Es ist eine düstere Zukunft, in die einen der sehnlich erwartete First-Person-Shooter "Wolfenstein 2: The New Colossus" katapultiert. Hitler hat den zweiten Weltkrieg gewonnen, die USA ist jetzt Nazi-Land, auf den Straßen shakern und streiten SS-Offiziere mit Ku-Klux-Klan-Kapuzenträgern.
Doch es gibt Hoffnung. Und diese Hoffnung ist 1,91 Meter groß, 111 Kilo schwer und hört auf den Namen B.J. Blaskowitcz. Der Ex-Soldat organisiert den Widerstand und verteilt kräftig Arschtritte, um den Werbe-Slogan des Spiels Wirklichkeit werden zu lassen: "Make America Nazi-free again!"
Keine Hakenkreuze und Hitler-Bärtchen.
B.J. Blaskowitcz hat allen Grund etwas gegen Nazis zu haben: Denn er selbst ist Jude. Zumindest in der internationalen Version, denn in der deutschen Version von Wolfenstein 2 ist alles ein wenig anders.
Zunächst fallen einem nur alberne Nebensächlichkeiten auf: Es gibt keine Hakenkreuze, der greise, inkontinente Hitler heißt nicht mehr Hitler sondern "Herr Heiler" und dann trägt "Herr Heiler" im deutschen Wolfenstein nicht mal ein Hitler-Bärtchen. Und die Biografie von B.J. Blaskowitcz stellt hier nun plötzlich ganz anders dar - und da wird es dann ernst:
"William Joseph Blazkowicz. Aufgewachsen in Mesquite, Texas. Kind eines Verkäufers und einer Polin. Seine Mutter wurde von seinem Vater entlarvt. Sie starb in Gefangenschaft in New Mexico."
Juden werden "Verräter", jiddisch wird hochdeutsch
In der englischen Version stirbt Blazkowicz ‘ Mutter nämlich als Jüdin in einem nationalsozialistischen Vernichtungslager, in der deutschen Version als Polin in irgendeiner x-beliebigen Form von "Gefangenschaft". Die Juden in der deutschen Version sind auch keine Juden mehr, sondern werden einfach "Verräter" genannt, aus jiddisch wird zudem hochdeutsch.
Man muss es so hart sagen: Ausgerechnet in der deutschen Version entsorgt das Spiel Wolfenstein 2 also die Verbrechen der Nationalsozialisten und marginalisiert alles jüdische.
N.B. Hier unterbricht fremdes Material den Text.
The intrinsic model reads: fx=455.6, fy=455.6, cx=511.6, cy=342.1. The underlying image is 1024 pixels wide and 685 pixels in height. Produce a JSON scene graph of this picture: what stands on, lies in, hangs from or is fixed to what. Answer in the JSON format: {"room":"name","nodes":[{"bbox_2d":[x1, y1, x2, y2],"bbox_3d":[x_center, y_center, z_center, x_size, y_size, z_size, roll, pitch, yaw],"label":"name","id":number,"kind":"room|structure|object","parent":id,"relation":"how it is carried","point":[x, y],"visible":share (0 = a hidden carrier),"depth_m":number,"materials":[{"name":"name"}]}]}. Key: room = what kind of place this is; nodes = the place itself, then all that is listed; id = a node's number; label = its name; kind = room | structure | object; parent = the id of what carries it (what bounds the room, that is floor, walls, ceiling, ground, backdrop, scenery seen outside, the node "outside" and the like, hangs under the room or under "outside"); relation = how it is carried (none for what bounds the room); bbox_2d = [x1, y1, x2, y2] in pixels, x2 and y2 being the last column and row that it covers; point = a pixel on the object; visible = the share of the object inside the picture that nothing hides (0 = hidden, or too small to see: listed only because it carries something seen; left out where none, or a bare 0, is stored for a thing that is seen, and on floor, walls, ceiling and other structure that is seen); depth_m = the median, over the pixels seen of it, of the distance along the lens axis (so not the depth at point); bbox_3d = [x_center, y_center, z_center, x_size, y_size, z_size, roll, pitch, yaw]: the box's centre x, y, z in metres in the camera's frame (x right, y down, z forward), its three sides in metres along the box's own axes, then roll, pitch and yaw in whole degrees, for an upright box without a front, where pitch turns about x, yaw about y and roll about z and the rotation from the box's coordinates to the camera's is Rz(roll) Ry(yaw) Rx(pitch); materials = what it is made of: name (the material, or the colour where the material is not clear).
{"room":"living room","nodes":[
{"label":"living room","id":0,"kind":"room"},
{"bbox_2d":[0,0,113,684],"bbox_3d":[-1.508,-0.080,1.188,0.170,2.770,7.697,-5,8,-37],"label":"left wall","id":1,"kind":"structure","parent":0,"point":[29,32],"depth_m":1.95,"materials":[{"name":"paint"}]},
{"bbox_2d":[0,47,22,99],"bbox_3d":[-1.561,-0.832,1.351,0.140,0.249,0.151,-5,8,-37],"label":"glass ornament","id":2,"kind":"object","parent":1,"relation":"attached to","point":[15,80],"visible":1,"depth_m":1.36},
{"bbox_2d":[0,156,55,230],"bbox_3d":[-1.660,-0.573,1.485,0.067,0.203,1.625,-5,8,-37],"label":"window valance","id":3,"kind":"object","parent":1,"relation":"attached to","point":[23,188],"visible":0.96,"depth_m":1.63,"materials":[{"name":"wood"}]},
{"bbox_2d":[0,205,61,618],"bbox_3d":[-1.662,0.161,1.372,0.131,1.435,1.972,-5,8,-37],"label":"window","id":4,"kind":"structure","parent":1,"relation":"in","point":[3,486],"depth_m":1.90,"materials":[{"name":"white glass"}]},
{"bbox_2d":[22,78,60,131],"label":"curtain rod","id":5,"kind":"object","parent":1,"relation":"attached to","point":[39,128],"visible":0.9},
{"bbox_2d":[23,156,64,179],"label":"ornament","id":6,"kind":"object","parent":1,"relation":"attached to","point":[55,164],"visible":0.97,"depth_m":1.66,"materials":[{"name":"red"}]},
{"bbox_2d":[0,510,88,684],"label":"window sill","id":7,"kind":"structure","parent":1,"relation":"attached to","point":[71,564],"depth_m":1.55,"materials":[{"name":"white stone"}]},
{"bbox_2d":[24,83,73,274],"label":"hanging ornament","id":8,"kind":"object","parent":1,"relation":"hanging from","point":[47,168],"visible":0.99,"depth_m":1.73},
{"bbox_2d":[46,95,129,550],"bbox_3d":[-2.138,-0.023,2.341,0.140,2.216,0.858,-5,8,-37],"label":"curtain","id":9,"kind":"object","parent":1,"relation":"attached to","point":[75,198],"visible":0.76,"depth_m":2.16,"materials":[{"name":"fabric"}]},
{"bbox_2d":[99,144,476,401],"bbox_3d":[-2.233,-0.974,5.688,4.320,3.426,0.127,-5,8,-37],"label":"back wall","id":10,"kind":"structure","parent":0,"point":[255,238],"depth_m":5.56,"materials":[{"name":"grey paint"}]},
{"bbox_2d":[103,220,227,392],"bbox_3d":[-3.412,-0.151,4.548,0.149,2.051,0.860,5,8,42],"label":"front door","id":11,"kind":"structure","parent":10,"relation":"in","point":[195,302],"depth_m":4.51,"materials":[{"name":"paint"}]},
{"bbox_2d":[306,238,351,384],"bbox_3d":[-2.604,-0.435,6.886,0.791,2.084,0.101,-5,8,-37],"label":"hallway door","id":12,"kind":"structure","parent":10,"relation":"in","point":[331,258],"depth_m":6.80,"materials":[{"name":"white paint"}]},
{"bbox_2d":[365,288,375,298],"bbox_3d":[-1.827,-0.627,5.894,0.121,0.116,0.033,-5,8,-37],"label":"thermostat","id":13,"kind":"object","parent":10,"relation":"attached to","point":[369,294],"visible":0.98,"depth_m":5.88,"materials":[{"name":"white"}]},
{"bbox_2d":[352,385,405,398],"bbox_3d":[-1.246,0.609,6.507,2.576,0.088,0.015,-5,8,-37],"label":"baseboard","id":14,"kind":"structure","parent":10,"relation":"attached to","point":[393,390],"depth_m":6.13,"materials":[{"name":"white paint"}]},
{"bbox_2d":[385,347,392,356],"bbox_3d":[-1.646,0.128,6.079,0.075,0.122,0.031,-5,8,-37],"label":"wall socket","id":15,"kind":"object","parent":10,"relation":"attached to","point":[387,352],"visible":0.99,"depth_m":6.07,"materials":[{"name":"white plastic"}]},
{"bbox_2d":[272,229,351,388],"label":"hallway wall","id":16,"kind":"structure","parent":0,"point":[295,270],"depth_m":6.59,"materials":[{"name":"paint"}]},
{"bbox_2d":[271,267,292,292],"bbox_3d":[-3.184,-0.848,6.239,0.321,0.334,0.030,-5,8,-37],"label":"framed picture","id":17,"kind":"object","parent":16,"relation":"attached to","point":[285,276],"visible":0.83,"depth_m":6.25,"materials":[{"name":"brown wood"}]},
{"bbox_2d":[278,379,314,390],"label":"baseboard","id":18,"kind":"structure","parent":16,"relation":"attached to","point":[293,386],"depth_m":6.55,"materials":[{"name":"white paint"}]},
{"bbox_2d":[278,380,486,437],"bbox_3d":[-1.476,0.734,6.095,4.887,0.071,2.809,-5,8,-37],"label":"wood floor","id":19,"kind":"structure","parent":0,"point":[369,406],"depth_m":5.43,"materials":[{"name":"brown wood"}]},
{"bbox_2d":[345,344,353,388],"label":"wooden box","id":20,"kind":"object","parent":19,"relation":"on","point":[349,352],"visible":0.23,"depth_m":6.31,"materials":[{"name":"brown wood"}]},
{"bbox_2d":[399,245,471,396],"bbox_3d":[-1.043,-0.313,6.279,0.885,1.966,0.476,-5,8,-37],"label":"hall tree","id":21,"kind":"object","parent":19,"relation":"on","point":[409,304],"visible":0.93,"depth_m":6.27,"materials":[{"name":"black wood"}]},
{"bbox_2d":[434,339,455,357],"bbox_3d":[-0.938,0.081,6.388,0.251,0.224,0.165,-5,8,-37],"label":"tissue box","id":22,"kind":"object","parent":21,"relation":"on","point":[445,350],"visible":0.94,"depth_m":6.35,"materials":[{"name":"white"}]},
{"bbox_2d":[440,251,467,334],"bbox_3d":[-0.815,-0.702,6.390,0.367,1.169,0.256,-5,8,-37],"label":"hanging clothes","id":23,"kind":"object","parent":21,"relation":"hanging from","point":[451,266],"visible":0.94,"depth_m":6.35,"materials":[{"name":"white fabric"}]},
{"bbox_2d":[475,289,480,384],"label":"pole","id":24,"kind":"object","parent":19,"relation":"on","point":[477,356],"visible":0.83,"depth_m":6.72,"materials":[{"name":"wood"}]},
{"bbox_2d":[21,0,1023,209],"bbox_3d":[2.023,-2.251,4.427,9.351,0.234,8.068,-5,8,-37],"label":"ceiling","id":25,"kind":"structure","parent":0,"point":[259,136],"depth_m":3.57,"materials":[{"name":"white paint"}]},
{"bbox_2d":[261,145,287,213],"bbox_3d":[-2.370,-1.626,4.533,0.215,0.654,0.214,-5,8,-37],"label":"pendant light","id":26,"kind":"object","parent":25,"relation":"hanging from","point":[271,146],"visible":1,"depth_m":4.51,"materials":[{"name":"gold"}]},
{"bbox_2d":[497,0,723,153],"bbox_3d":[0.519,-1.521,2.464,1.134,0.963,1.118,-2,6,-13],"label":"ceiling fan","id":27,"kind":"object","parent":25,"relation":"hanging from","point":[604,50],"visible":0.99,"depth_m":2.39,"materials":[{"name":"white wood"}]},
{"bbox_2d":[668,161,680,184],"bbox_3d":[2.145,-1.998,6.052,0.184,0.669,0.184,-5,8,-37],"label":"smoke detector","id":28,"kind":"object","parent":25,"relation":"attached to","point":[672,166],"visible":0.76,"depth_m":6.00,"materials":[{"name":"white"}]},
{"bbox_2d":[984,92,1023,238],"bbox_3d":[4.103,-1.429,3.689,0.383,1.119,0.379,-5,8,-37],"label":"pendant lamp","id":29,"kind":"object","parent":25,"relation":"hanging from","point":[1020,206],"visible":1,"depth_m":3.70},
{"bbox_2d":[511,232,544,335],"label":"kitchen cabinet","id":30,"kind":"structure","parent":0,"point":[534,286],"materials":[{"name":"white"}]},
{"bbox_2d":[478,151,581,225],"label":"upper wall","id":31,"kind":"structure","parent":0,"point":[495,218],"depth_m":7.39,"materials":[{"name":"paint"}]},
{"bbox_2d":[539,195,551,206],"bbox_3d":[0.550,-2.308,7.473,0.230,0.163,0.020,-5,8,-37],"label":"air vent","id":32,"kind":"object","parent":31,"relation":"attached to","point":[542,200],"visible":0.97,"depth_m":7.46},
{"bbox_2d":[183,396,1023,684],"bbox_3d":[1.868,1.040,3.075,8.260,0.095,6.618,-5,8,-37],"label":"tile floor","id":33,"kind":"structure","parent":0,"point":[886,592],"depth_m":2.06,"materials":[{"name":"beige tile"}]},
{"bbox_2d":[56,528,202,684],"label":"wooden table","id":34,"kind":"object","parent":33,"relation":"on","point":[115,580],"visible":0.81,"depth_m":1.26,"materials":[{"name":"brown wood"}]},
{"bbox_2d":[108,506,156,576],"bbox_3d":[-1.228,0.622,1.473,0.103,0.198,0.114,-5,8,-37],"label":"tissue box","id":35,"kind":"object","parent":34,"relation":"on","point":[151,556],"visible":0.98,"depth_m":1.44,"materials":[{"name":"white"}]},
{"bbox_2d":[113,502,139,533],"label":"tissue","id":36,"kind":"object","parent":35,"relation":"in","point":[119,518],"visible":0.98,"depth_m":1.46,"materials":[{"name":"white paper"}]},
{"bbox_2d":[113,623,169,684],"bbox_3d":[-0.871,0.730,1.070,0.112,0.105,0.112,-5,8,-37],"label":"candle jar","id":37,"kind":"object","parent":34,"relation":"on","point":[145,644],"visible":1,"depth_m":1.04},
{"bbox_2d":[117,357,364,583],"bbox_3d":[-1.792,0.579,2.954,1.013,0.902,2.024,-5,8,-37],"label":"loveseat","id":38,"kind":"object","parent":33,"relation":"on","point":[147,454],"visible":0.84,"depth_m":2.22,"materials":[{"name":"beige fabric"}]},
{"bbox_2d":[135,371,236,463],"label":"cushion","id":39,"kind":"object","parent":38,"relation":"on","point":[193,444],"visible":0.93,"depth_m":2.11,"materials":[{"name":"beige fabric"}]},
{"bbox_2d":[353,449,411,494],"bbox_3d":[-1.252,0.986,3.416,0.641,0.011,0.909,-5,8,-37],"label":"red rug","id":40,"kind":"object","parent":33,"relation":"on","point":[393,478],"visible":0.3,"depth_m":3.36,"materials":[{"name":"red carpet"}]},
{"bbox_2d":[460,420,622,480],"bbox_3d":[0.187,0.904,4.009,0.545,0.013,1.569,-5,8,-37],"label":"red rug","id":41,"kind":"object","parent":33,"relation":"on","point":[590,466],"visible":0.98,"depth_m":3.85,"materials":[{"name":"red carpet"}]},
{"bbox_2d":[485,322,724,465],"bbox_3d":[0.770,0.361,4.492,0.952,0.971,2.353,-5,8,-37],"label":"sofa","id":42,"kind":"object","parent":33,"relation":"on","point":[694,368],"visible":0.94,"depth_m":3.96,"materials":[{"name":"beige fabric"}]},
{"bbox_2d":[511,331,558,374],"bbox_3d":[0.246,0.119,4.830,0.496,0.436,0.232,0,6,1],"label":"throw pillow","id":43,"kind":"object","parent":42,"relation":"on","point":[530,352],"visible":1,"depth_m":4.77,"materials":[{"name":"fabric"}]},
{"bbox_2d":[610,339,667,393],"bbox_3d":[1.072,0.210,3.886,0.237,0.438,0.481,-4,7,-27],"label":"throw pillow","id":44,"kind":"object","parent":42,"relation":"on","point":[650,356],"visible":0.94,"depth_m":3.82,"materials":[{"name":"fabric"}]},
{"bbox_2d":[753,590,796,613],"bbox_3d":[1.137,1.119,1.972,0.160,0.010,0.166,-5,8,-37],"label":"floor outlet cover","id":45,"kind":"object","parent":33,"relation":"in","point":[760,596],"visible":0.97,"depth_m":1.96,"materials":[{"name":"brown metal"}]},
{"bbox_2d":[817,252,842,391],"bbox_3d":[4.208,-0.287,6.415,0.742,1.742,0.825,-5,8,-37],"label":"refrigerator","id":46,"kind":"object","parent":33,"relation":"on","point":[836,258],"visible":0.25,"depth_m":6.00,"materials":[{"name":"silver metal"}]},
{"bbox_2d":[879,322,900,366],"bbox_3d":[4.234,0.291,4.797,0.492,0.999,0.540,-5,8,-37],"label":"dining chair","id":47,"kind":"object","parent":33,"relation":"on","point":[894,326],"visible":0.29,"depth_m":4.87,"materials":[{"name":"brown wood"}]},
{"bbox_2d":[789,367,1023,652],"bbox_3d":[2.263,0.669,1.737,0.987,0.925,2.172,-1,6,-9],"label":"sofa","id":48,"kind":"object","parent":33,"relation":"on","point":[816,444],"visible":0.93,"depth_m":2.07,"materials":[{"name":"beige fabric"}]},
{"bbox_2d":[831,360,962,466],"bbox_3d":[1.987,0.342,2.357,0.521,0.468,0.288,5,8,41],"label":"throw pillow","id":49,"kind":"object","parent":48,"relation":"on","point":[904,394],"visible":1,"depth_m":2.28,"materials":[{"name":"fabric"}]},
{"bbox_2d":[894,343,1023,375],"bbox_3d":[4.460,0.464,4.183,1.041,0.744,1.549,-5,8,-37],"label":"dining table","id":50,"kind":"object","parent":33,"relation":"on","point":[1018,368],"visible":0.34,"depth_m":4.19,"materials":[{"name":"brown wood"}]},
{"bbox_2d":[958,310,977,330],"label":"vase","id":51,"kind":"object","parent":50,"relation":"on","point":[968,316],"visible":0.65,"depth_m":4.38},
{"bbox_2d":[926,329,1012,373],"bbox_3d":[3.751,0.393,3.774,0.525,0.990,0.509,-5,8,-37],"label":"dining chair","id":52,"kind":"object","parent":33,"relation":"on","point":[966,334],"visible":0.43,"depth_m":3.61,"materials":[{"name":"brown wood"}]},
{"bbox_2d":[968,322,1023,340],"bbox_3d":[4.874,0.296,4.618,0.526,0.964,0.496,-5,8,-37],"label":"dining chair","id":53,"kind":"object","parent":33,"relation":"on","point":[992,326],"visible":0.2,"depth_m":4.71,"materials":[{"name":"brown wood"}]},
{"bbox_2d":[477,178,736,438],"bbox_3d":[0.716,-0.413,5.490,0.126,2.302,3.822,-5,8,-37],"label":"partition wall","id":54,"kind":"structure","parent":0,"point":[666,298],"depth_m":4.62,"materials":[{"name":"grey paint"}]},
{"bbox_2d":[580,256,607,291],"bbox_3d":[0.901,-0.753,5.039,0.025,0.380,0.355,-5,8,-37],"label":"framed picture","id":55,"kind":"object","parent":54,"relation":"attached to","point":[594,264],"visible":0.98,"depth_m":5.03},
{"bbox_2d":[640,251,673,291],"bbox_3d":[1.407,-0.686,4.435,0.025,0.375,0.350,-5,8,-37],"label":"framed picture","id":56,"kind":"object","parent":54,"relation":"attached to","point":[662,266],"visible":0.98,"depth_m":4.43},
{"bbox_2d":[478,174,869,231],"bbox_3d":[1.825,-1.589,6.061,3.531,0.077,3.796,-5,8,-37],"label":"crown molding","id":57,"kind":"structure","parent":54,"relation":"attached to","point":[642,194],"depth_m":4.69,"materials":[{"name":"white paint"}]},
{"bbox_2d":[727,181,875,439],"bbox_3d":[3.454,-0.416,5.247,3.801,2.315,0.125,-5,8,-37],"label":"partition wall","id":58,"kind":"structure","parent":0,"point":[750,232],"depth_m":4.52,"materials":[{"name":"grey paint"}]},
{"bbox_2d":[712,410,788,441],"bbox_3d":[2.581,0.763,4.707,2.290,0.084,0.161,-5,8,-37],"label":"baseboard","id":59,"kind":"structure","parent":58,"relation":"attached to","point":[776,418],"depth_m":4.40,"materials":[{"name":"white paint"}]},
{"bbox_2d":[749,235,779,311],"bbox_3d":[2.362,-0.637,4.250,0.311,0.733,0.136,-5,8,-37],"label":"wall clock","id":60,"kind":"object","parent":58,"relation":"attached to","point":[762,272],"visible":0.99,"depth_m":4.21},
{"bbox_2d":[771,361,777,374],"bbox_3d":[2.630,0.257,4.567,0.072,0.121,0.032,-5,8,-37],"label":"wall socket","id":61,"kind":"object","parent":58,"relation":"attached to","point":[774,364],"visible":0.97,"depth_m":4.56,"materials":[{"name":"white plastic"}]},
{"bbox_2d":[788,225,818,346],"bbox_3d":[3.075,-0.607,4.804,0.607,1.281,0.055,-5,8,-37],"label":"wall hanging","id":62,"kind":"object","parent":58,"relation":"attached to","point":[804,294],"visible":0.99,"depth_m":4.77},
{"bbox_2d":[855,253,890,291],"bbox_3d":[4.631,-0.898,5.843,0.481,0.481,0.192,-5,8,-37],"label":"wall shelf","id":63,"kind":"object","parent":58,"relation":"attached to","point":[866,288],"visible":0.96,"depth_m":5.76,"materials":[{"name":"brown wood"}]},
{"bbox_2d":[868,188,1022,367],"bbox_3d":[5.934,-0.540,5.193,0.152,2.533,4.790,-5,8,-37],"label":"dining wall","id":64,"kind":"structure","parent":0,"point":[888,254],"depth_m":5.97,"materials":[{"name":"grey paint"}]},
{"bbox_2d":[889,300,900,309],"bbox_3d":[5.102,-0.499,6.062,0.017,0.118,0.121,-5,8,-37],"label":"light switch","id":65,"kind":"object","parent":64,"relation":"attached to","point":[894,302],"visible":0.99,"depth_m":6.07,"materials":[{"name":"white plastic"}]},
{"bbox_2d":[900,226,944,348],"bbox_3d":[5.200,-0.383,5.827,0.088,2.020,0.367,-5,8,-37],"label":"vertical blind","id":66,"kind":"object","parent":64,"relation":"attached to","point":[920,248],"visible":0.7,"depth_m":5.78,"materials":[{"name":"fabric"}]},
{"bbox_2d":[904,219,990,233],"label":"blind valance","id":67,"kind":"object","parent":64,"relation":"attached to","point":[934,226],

Der Hersteller sagt, man wolle die Verbrechen des Nationalsozialismus nicht verharmlosen und verweist zudem auf die rechtliche Situation. Und in der Tat ist es so, dass beispielsweise Hakenkreuze in deutschen Computerspielen nicht erlaubt sind, anders als beispielsweise in Filmen.
Eine merkwürdige, unzeitgemäße Regelung
Denn anders als Filme gelten Computerspiele nicht als Kunst und nur in dokumentarischen oder künstliche Zusammenhängen dürfen verfassungsfeindliche Symbole gezeigt werden. Eine merkwürdige, mittlerweile erst recht unzeitgemäße Regelung, gegen die sich aber bisher kein Computerspiele-Hersteller getraut hat vorzugehen. Aber Hakenkreuze hin oder her: Die Macher von Wolfenstein 2: The New Colossus sind in der deutsche Version mindestens 88 Meter über das Ziel hinausgeschossen.
Es ist nun ein Anti-Nazi-Spiel, in dem nicht nur Hitlers Bärtchen wegretuschiert wurde, sondern auch die Opfer der nationalsozialistischen Ideologie. Ausgerechnet hier, ausgerechnet hier in Deutschland. Und das ist ein echter Skandal. Und B.J. Blaskowitcz würde das wohl auch nicht gefallen.